Утром Зинаида Петровна уезжала с дочерью. Собралась быстро. В дверях остановилась.

— Ты хороший мальчик, Димочка, — сказала она. — Толик бы тебя понял.

Это «понял» повисло в воздухе и непонятно было, значит ли оно «простил бы» или «тоже бы не пустил».

Села в машину. На повороте обернулась один раз.

Антоновка

Прошёл год.

Зинаида Петровна больше не приезжала. Лариса нашла для неё частный пансионат в Азове. Небольшой, с палисадником и котом, которого звали почему-то Депутат (никто не помнил, почему, но кот, надо сказать, соответствовал: был упитан, нагл, ходил по чужим комнатам и нигде не задерживался). Зинаида Петровна поначалу обижалась, потом затихла, потом, по словам Ларисы, «даже ожила немного», подружилась с соседкой.

Дмитрий и Вера жили в доме. Ремонт давно закончен. Ставни белые. Петунии ровные. Шезлонги на месте. Всё, как Вера хотела. Между ними зажило, но зажило так, как заживает перелом у тех, кому за сорок: кость срослась, а погоду чувствует. В дождливые вечера, когда реку затягивало туманом и дом начинал потрескивать, Вера иногда останавливалась в коридоре, будто прислушиваясь, и Дмитрий знал, к чему она прислушивается. Не к призраку — нет. К тишине. К их собственной тишине, которая наконец стала их собственной. За тишину тоже платят иногда дороже, чем за шум.

Яблоню Дмитрий не тронул.

Антоновка в этом году уродила так, что ветки гнулись до земли, и Дмитрий подставлял под них палки-подпорки. Яблоки были крупные, сочные, тёплые от сентябрьского солнца.

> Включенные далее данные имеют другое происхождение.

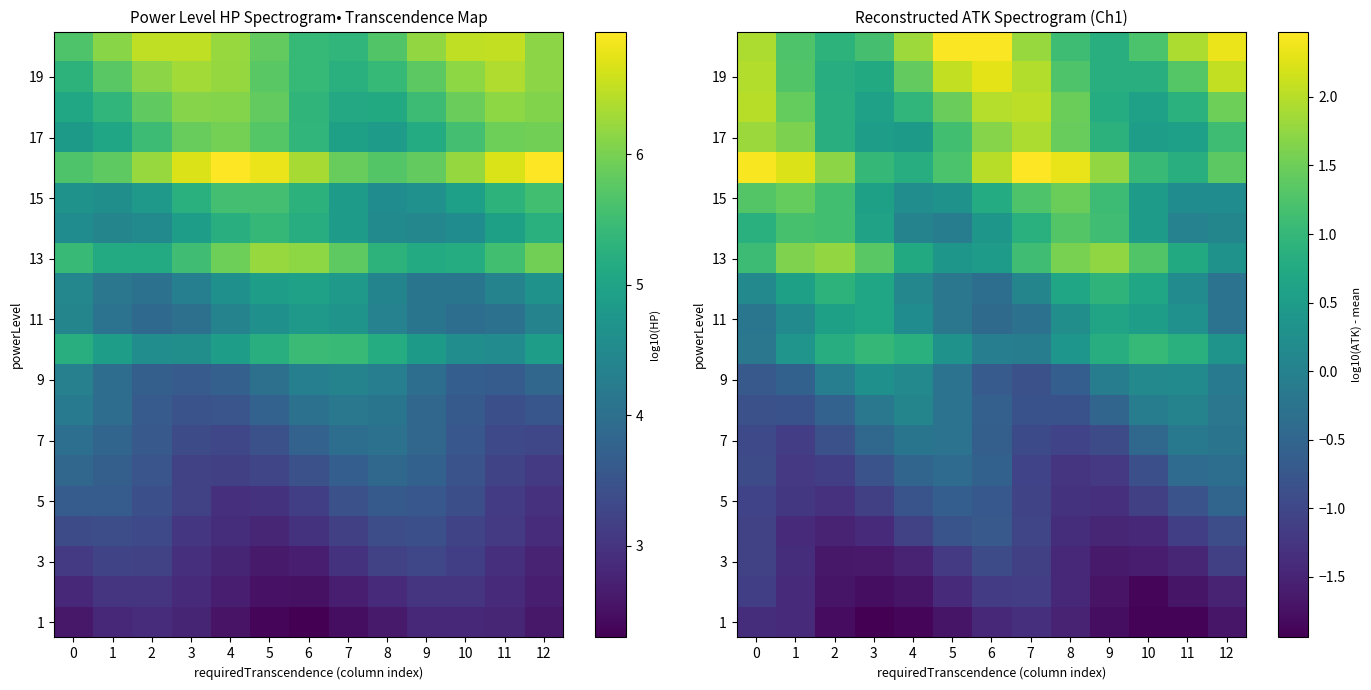

Which category has the lowest value across all series?

3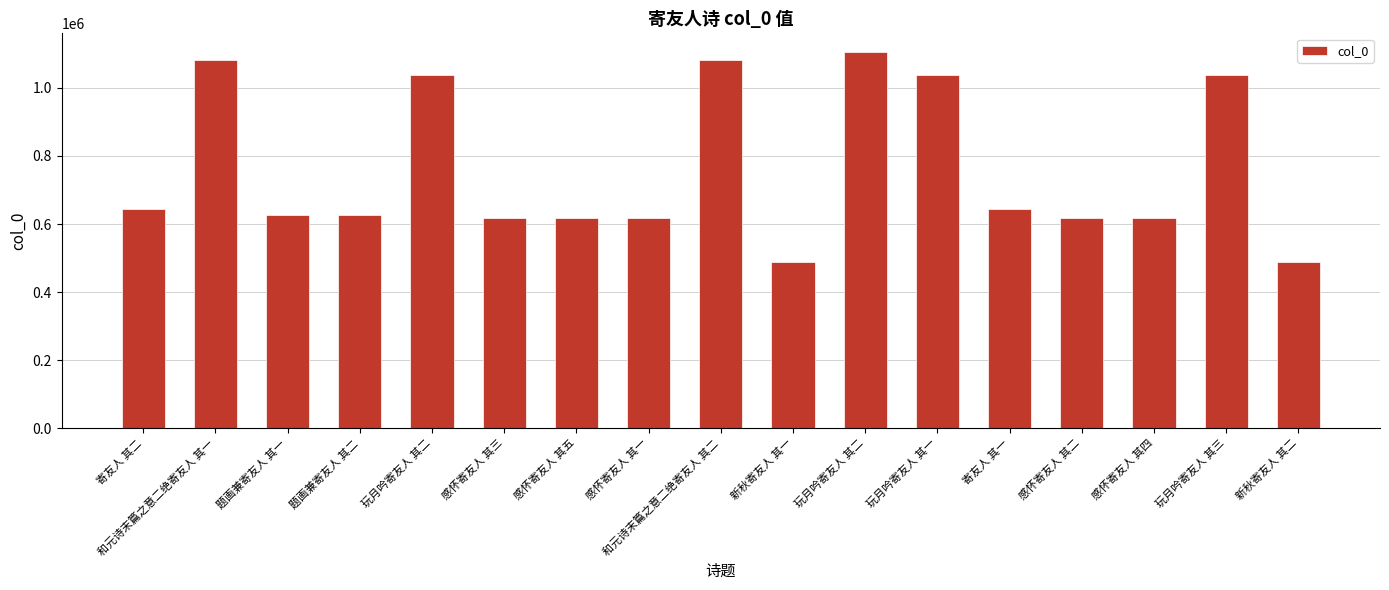

Reading right to left, list all the values displayed in this chart.

488136	1038005	616314	616312	642941	1038003	1105164	488135	1083052	616311	616315	616313	1038004	625259	625258	1083051	642942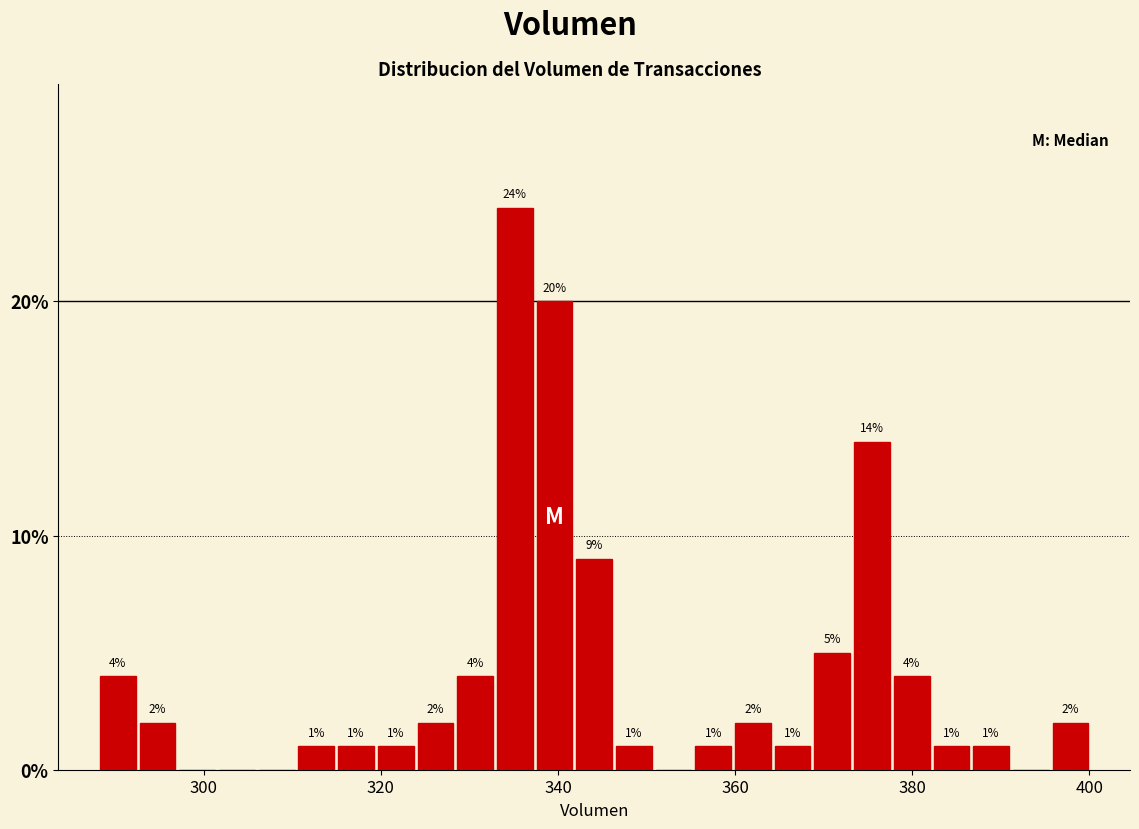

Read against the x-axis, roughly where is the centre of the tallest bar?

336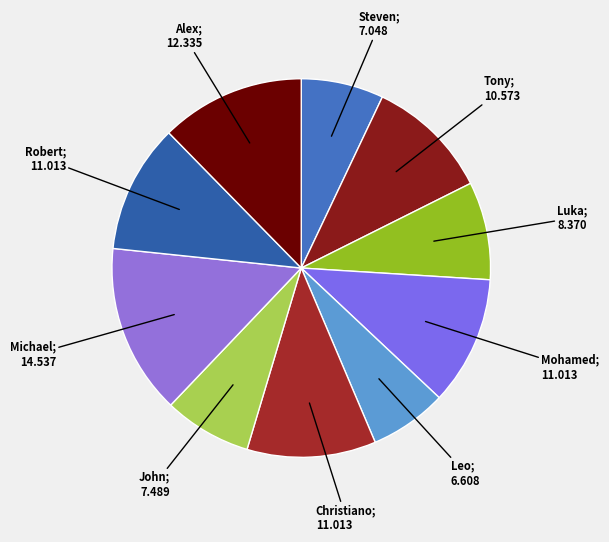

What is the largest slice in the pie chart?

Michael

Дмитрий собирал их в ведро, когда почувствовал запах.

Борщ. Зинаидин. Ни с чем не спутаешь — пережаренный лук, томаты, сушёный укроп.

Оглянулся — никого. Кухня пустая. Вера уехала в город до вечера. Плита холодная. Окна закрыты. Запах плыл откуда-то густой, тёплый, настоящий, такой настоящий, что хотелось взять тарелку и подставить.

Он поставил ведро. Достал телефон. Набрал Ларису — просто спросить, как Зинаида Петровна. Как кружок. Как Депутат. Как давление. Обычный звонок, из тех, которые делают, когда хотят убедиться, что мир на месте, что все живы, что утром будет утро.

Лариса ответила не сразу.

— А ты не знал?.. Мама умерла. В четверг. Во сне. Тихо. Сердце просто остановилось... Мы похоронили вчера. Я не стала тебе звонить. Ты же далеко. Ну и...

Она не договорила. Дмитрий тоже ничего не сказал. Какое-то время они молчали в трубку, каждый в своём куске тишины, и это была, наверное, самая честная их беседа за все годы: без слов, без претензий, без вины.

— Ей было хорошо последние месяцы, — добавила Лариса. — Правда. Она даже смеялась.

Дмитрий повесил трубку. Сел под яблоню — прямо на траву, прислонившись спиной к тёплому узловатому стволу, к дереву, которое сажал человек, веривший, что дерево, дочь и дом — это и есть вся программа.

Сидел и молчал. Вечерело. Дон за деревьями темнел. Где-то далеко прогудел поезд — длинно, устало, на одной ноте.

На кухне, за мутным стеклом, колыхнулась занавеска, как будто кто-то прошёл мимо. Или встал к плите. Или просто посмотрел в окно на яблоню, на реку, на закат.